Second, MAI directly pays approximately 200 nationals worldwide. Many people decide which mission is worthy of support based on productivity: how much work is accomplished per dollar spent. Our 200 paid workers supervise/train/inspire 60,000 volunteers all over the world who implement the work in their own communities. So of course, MAI’s output is tremendous. Therefore, comparing missions that pay all their workers with MAI, which is based on volunteerism, is like comparing apples with oranges.
Third, MAI’s productivity is much higher in places open to the Gospel, just like other missions. A good result in a creative access country is much different from that in a receptive country. Results of CHE depend on where you measure them. Interestingly, many of the missions who have asked for CHE training work in places where results come slowly.
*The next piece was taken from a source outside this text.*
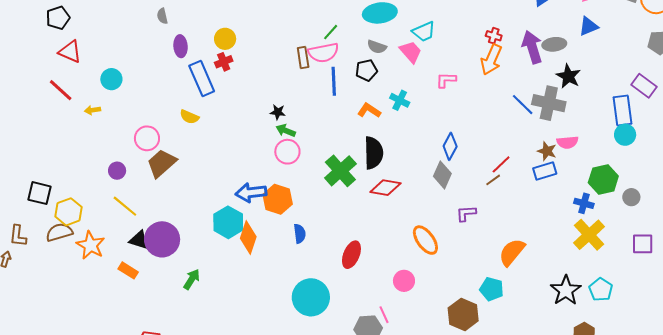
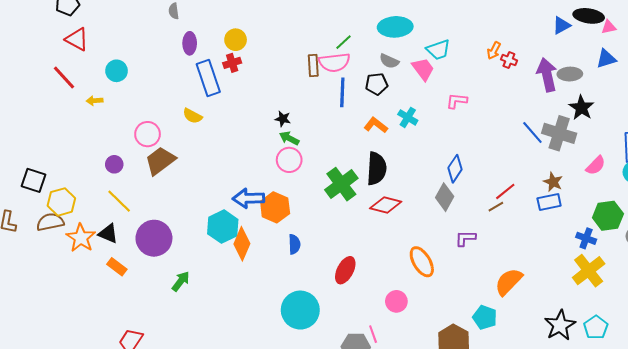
orange arrow: (491, 60) -> (494, 51), moved, size x0.6
pink semicircle: (568, 142) -> (596, 165), moved, turned -45
black triangle: (139, 240) -> (108, 234), moved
Finally, God measures MAI’s success by our obedience, not by our productivity. Ultimately, we all concede that God is the best evaluator of our obedience.
So, let me focus on #1- Measuring results so MAI can do even better.
In order for volunteers to continue their work, they have to be convinced they are making a significant difference. Therefore, instead of my telling local people what to measure, I have to ask them.
Let me replay a recent conversation one of MAI’s staff had with a volunteer.
MAI staff: “How do you think CHE is making life better in your community?”
Volunteer: “Our children used to be sick all the time, and we had no money for school fees. All that is different now. My wife used to complain about me all the time. Now she is helping me, and praising me to our neighbors.”
MAI staff: “As you look at good changes in your village, are more of them spiritual or physical?”
Volunteer: “Certainly both! We used to be afraid of evil spirits. Now we know Jesus is much stronger than demons. I used to have no hope, and I ignored the needs of my neighbor. Now Jesus gives me so much hope I am willing to help my neighbor, who has come to love Jesus, too. We are praying and studying the Bible together and inviting others to join us.”
MAI staff: “What do you think would happen if CHE only focused on making things better physically?”
Volunteer: “I think I would just focus on myself, and not care about my neighbor at all.”
MAI staff: “You have certainly convinced me. Let’s talk to your CHE committee to see how they want to keep track of the new things that are important to you.”
How can we measure results? The bottom line is that lives are changed, and neighbors are sharing these changes with those around them, thus changing their whole communities for the better.